Wednesday, April 21, 2010

On the Edge.

If this diet was the Boston Marathon, today feels like Heartbreak Hill.  You all know I'm not a runner, but the metaphor seemed appropriate seeing as thousands ran through the streets of Boston this past Monday.  I used to be inspired by these nut balls who thought running 26.2 miles was a good idea and now knowing I'll never be one of them just have to say they are sick in the head...gluttons for pain.  Obviously I'm jealous, especially when I see gramps and gran sporting those blue and yellow jackets and know they were most likely competitors not simply spectators.  

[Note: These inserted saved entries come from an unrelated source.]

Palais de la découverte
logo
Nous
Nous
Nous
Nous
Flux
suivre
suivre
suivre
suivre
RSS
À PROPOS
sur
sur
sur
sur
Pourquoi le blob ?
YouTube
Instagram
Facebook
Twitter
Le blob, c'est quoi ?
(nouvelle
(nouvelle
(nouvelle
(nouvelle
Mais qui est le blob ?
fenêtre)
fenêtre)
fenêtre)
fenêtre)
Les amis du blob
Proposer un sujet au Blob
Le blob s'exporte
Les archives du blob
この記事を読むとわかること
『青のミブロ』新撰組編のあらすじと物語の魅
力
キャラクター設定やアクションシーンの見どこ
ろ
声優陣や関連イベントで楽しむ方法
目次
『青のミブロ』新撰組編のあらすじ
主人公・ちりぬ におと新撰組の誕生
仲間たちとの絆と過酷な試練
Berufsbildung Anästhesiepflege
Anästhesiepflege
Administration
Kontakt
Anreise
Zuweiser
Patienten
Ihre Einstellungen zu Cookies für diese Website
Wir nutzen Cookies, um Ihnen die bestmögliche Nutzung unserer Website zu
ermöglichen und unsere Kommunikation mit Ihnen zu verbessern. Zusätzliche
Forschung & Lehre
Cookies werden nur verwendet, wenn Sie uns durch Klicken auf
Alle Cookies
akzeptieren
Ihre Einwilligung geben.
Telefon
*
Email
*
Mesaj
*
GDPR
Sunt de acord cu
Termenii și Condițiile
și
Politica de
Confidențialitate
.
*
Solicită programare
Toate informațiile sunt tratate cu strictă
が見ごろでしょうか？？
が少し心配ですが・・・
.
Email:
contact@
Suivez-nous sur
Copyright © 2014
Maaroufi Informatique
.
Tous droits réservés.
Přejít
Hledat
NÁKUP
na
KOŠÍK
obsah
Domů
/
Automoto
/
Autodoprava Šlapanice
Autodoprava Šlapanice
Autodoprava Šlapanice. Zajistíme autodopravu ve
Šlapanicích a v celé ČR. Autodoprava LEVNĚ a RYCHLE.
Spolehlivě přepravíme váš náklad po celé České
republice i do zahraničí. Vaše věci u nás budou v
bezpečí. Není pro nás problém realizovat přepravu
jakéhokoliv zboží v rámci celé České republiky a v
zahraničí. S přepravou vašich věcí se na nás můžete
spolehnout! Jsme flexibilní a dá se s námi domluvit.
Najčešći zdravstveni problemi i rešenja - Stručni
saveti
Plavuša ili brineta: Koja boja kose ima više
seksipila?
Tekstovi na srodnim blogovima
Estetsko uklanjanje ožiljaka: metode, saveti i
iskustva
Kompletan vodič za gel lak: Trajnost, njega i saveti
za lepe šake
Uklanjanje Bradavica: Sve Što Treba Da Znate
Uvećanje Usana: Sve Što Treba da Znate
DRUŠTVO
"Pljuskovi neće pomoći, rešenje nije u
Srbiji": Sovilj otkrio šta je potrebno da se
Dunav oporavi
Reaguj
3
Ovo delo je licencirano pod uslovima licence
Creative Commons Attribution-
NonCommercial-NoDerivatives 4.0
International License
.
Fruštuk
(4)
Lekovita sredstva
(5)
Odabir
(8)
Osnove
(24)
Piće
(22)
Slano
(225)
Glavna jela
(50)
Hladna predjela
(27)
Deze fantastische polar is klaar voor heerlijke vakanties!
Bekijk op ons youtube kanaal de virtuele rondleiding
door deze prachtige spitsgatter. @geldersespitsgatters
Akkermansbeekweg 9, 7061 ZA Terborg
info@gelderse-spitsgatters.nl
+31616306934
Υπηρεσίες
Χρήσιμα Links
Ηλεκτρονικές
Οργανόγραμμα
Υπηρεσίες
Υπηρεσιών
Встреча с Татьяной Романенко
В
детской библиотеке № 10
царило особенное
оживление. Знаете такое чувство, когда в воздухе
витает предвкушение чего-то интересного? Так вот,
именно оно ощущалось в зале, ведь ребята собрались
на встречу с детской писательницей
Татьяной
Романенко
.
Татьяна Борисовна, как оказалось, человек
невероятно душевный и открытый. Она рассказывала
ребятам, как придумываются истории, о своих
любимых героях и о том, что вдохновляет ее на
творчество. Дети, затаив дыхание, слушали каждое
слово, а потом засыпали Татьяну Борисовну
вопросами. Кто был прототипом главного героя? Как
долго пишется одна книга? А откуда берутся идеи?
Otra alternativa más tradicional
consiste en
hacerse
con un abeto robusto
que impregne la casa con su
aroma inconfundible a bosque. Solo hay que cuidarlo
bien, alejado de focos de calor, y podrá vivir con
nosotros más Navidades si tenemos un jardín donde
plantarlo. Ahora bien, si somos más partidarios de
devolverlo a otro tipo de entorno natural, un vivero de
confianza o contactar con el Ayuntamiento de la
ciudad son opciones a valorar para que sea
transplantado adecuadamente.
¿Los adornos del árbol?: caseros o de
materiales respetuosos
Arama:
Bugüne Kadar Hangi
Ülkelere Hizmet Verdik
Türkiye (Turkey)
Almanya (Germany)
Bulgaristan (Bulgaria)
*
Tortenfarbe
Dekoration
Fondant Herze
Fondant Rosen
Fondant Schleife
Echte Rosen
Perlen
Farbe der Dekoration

Back to my point, the urge to snack is almost overpowering today.  I don't know what it is but I am in a fight again the food.  That dreaded Easter candy is calling to me more than ever.  I had a high point meal for dinner and am left with only three points until the end of the night.  It's only 8PM which leaves me with only one small item during the three hours my butt is parked in front of prime time television.  Every advertisement on television seems to be for some delicious looking item.  I have chewed so much gum in an effort to curb my snacking desire that my jaw is sore.  If I had cigarettes I may consider taking up smoking tonight.  Ahhhhhhhhhhhhhhhhhhhhhhhhhhh.  I can't even blame this on PMS.  This is something all of it's own.  Seeing as I've never lasted this long on a diet, I can only chalk it up to a "mid-diet crisis."  

Coincidentally my brain also seems to have deserted me as I am having huge difficulty writing even this post.  Normally I look forward to my "work" time where I am left to my thoughts and my ability to practice my long lost craft of writing.  And today more than ever I could use my inspiration, my focus to help me through this mini breakdown in dieting.  But alas, the forces that be seem to be conspiring against me as all I can write about is the fact I want to snack and I don't want to write.  I fear after today you will all abandon reading me!  

I have a feeling I'll be dipping into that pool of flex points I normally leave in tact.  I know they are there for a reason and I know they will probably help me lose weight by allowing me to eat enough food to feel satisfied without going crazy.  Now those of you who have been impressed with my dedication and weight loss to date can see that I am in fact human and this despite possibly seeming easy is SO hard.  I wanted to be super human, immune to the pitfalls of dieting but I am about two seconds from busting into some bite sized chocolate snacks.  

So that is my not so inspiring but ever so honest post for today.  I am hoping with a good night of sleep that stronger me will return and prevail against the snack demon that has temporarily possessed my very being.  As well I hope that my creative skills decide to return so I am not left writing these notes only for myself.  Until then I hope that all you dieters out there are having better days than I with your battle against the all mighty calorie!

2 comments:

Amy said...

Keep strong!! I hear you about that killer need to snack. I'm sitting here angry that I don't have any good snacks! Need some today after a long afternoon with the girls!

susanne13 said...

I think I have eaten a pound of baby carrots today so I don't eat the entire jar of peanut butter! I don't know how many points carrots are?! GOOD LUCK, YOU CAN DO IT!!!